▶ [To do]:
**A)** According to the Hakan Demir profile, where was he born?
**B)** Write what comes next in the Hakan Demir profile, starting after its last line.

▶ [Provided passage]:
Hakan Demir

Personal information
- Date of birth: 8 May 1998 (age 28)
- Place of birth: Hafik, Turkey
- Height: 1.72 m (5 ft 8 in)
- Position: Midfielder

Team information
- Current team: Aliağa FK
- Number: 58

Youth career
- 2008: Okmeydanıspor
- 2008–2018: Kasımpaşa

Senior career*
- Years: Team / Apps / (Gls)
- 2018–2020: Kasımpaşa / 7 / (0)
- 2019: → Sultanbeyli Belediyespor (loan) / 10 / (0)
- 2020–2021: 24 Erzincanspor / 33 / (2)
- 2021–2022: 1461 Trabzon / 18 / (1)
- 2022: Tarsus İdman Yurdu / 16 / (0)
- 2022–2023: Iğdır / 12 / (1)
- 2023: Karacabey Belediyespor / 15 / (1)
- 2023–: Aliağa FK / 3 / (0)

▶ [Data extract]:
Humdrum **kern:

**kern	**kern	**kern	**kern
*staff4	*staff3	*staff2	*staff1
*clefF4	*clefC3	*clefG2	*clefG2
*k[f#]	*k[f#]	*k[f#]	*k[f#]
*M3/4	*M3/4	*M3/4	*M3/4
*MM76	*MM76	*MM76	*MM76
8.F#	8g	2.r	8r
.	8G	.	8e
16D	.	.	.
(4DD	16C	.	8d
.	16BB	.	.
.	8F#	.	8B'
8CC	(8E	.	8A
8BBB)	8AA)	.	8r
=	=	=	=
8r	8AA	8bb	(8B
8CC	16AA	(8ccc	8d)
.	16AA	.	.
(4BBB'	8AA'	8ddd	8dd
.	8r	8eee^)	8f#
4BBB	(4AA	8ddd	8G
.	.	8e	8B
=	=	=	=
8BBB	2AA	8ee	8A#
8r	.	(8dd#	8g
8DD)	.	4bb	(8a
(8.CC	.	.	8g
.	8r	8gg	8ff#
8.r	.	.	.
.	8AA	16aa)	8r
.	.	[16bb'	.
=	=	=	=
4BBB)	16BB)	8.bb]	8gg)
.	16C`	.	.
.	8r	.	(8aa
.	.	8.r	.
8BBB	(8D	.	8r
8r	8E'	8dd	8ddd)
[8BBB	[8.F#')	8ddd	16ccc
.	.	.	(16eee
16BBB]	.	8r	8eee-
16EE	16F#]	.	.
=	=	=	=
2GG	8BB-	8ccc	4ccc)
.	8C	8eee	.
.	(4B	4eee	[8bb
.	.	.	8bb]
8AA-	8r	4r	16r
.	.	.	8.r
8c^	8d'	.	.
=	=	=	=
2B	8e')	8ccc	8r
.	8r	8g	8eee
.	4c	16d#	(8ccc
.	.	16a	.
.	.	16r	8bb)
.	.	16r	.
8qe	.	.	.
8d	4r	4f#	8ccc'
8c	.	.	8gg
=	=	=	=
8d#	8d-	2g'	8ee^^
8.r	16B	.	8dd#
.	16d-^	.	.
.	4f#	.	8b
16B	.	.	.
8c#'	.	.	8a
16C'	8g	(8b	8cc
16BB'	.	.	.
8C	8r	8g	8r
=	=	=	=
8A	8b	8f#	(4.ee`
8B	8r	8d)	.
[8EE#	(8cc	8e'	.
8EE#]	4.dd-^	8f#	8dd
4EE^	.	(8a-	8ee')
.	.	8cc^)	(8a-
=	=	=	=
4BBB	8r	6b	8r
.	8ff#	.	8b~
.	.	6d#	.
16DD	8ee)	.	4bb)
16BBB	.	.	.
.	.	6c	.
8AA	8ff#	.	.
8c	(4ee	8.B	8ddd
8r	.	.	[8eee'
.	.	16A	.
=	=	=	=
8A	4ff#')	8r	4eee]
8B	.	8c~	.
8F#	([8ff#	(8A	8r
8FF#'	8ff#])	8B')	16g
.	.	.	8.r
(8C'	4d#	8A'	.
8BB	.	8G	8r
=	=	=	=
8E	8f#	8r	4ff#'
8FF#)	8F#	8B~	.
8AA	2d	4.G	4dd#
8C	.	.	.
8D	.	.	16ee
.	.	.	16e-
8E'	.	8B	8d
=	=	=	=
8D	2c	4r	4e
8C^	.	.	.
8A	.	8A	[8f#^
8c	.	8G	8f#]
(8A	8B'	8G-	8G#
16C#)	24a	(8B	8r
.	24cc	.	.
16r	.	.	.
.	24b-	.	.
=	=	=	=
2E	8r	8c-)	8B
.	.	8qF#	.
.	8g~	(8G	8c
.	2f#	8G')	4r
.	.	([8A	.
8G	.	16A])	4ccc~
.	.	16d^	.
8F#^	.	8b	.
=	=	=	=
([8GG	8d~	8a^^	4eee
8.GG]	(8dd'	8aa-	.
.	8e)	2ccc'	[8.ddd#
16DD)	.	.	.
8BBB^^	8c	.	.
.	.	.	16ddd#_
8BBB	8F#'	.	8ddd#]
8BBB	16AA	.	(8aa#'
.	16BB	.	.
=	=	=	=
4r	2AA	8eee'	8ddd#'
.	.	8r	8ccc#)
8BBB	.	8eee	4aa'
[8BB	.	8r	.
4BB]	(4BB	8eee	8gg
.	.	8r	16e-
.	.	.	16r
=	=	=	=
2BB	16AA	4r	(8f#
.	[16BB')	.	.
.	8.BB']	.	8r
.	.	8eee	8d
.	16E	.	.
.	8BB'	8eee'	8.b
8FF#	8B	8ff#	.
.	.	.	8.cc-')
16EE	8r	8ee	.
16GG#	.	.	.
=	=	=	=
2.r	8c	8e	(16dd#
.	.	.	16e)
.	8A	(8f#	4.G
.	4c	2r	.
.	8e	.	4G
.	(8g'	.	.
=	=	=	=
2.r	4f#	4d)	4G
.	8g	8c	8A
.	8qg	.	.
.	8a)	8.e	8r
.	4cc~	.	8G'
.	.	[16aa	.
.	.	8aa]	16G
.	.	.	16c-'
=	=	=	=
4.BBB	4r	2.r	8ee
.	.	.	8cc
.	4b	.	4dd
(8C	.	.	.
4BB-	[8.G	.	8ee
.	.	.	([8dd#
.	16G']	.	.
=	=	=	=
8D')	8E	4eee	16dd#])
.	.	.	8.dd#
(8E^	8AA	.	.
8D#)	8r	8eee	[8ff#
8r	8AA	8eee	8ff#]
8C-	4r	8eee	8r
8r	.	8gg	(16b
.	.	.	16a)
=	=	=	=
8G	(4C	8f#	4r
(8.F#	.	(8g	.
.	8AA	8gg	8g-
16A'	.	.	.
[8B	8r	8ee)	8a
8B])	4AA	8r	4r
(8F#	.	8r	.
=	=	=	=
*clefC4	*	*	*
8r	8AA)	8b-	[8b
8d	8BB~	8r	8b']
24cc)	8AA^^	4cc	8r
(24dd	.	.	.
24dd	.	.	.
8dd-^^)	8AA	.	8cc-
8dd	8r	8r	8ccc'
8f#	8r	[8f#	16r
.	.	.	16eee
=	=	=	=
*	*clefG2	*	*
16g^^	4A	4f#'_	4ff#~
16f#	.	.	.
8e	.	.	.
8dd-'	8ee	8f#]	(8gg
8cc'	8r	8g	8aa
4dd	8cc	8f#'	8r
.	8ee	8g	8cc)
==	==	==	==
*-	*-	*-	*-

▶ [Answers below]:
**A)** Hafik, Turkey

**B)**
= Hakan Demir (footballer) =

Turkish footballer

Hakan Demir (born 8 May 1998) is a Turkish professional footballer who plays as a midfielder for TFF 2. Lig club Aliağa FK.

==Professional career==
Demir is a product of the Kasımpaşa academy, joining them in 2008. He made his professional debut in a 3–2 Süper Lig win over Çaykur Rizespor on 11 August 2018. On 16 January 2019, Demir was loaned out to Sultanbeyi Belediyespor for the rest of the season.